Representation of the timeline of the universe over 13.7 billion years, from the Big Bang, through the cosmic dark ages and formation of the first stars, to the expansion in the universe that followed. Credit: NASA/WMAP Science Team.
This is what the physicists propose:
The model they constructed has the three-dimensional universe floating as a membrane (or brane) in a “bulk universe” that has four dimensions. (Yes, this is making our heads hurt as well, so it might be easier to temporarily think of the brane as two-dimensional and the “bulk universe” as three-dimensional when trying to picture it.) You can read the more technical details in this 2000 paper on which the new theory is based.
So if this “bulk universe” has four-dimensional stars, these stars could go through the same life cycles as the three-dimensional ones we are familiar with. The most massive ones would explode as supernovae, shed their skin and have the innermost parts collapse as a black hole.
The 4-D black hole would have an “event horizon” just like the 3-D ones we are familiar with. The event horizon is the boundary between the inside and the outside of a black hole . There are a lot of theories of what goes on inside a black hole, although nothing has ever been observed.
In a 3-D universe, the event horizon appears as a two-dimensional surface. So in a 4-D universe, the event horizon would be a 3-D object called a hypersphere.
So basically, what the model says is when the 4-D star blows apart, the leftover material would create a 3-D brane surrounding a 3-D event horizon, and then expand.

- _Work request 1_
According to the passage about the brane model, what would the event horizon be in a 4-D universe?
- _Work request 2_
Rewrite the passage about the brane model from "This is what" up to and including "a black hole.", putting "stellar explosions" in place of "supernovae".
The records that come next are separate material and have no connection to this passage.

- _Supplied entries_

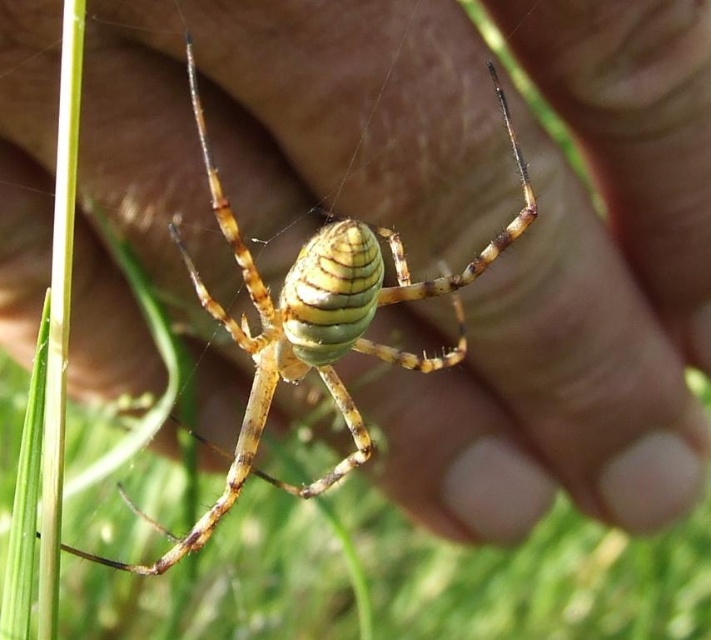
Question: Considering the relative positions of green grass at center and yellow striped spider at center in the image provided, where is green grass at center located with respect to yellow striped spider at center?

Choices:
 (A) right
 (B) left

Answer: (A)

Question: Which of the following is the closest to the observer?

Choices:
 (A) green grass at center
 (B) yellow striped spider at center

Answer: (B)

Question: Is green grass at center bigger than yellow striped spider at center?

Choices:
 (A) no
 (B) yes

Answer: (B)

Question: From the image, what is the correct spatial relationship of green grass at center in relation to yellow striped spider at center?

Choices:
 (A) left
 (B) right

Answer: (B)

Question: Which point is farther to the camera?

Choices:
 (A) (247, 259)
 (B) (673, 538)

Answer: (B)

- _Answer area 1_
A 3-D object called a hypersphere.

- _Answer area 2_
This is what the physicists propose:
The model they constructed has the three-dimensional universe floating as a membrane (or brane) in a “bulk universe” that has four dimensions. (Yes, this is making our heads hurt as well, so it might be easier to temporarily think of the brane as two-dimensional and the “bulk universe” as three-dimensional when trying to picture it.) You can read the more technical details in this 2000 paper on which the new theory is based.
So if this “bulk universe” has four-dimensional stars, these stars could go through the same life cycles as the three-dimensional ones we are familiar with. The most massive ones would explode as stellar explosions, shed their skin and have the innermost parts collapse as a black hole.